◆ EXERCISE AIM: Please give the items again, starting with the first line and going on through the line with "distinction du degré", but change "adolescents" to "jeunes" and keep everything else the same. Give only those lines.

——

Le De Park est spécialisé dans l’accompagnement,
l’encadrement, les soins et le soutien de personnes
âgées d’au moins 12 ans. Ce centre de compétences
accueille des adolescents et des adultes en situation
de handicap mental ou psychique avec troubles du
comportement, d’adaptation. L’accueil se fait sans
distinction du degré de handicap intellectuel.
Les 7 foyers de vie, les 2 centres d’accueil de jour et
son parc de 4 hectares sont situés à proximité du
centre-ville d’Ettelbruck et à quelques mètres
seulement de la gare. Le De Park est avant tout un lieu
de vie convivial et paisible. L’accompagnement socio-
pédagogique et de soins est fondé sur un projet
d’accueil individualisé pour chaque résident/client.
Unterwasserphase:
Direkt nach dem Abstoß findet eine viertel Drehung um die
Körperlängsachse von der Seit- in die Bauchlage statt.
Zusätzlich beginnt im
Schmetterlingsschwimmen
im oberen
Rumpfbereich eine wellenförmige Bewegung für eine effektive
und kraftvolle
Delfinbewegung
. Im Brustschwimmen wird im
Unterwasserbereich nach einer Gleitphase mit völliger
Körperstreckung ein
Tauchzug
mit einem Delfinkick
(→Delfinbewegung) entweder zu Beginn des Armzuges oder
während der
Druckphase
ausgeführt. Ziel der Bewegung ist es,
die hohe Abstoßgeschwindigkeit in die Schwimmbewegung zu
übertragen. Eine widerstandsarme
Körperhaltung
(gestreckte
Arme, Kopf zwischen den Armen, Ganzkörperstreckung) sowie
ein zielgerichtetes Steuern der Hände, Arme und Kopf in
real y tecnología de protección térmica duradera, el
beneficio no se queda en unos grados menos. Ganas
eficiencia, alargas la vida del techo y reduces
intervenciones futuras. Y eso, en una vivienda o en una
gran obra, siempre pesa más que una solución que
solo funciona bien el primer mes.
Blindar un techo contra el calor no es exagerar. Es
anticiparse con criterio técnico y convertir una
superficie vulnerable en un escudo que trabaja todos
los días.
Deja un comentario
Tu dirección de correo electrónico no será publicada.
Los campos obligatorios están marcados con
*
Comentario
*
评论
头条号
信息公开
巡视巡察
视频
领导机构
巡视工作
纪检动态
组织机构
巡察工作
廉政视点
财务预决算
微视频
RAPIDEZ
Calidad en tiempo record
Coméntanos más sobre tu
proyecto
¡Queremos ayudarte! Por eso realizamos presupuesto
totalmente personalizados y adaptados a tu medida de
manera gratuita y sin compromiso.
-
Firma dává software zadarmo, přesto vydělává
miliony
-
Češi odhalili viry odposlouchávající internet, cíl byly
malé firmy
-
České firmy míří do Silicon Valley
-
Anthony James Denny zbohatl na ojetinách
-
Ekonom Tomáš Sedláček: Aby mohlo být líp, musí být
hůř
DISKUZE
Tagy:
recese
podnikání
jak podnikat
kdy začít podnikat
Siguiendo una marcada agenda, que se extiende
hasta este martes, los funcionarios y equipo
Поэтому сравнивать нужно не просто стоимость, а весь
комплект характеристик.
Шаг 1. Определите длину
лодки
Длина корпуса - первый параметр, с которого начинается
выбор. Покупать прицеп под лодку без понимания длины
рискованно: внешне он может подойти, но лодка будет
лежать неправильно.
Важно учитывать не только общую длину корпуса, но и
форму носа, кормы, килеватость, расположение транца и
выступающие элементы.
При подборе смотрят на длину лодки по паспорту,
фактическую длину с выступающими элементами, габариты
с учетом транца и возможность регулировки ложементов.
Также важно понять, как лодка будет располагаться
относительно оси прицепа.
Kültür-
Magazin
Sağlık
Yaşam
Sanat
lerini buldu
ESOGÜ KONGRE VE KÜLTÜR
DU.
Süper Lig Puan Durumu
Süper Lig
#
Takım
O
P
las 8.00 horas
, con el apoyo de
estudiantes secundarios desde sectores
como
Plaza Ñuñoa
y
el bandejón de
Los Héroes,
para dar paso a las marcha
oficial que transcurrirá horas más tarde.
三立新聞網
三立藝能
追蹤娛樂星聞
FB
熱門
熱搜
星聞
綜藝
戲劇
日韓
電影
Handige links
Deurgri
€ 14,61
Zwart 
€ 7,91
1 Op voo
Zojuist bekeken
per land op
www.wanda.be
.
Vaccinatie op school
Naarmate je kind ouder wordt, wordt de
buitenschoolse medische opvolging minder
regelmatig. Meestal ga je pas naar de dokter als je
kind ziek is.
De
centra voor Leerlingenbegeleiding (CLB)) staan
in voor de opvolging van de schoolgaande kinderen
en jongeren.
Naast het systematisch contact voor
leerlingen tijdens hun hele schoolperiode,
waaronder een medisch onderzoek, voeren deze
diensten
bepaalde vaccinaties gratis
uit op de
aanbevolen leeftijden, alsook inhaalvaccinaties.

——

◆ EXERCISE SOLUTION:
Le De Park est spécialisé dans l’accompagnement,
l’encadrement, les soins et le soutien de personnes
âgées d’au moins 12 ans. Ce centre de compétences
accueille des jeunes et des adultes en situation
de handicap mental ou psychique avec troubles du
comportement, d’adaptation. L’accueil se fait sans
distinction du degré de handicap intellectuel.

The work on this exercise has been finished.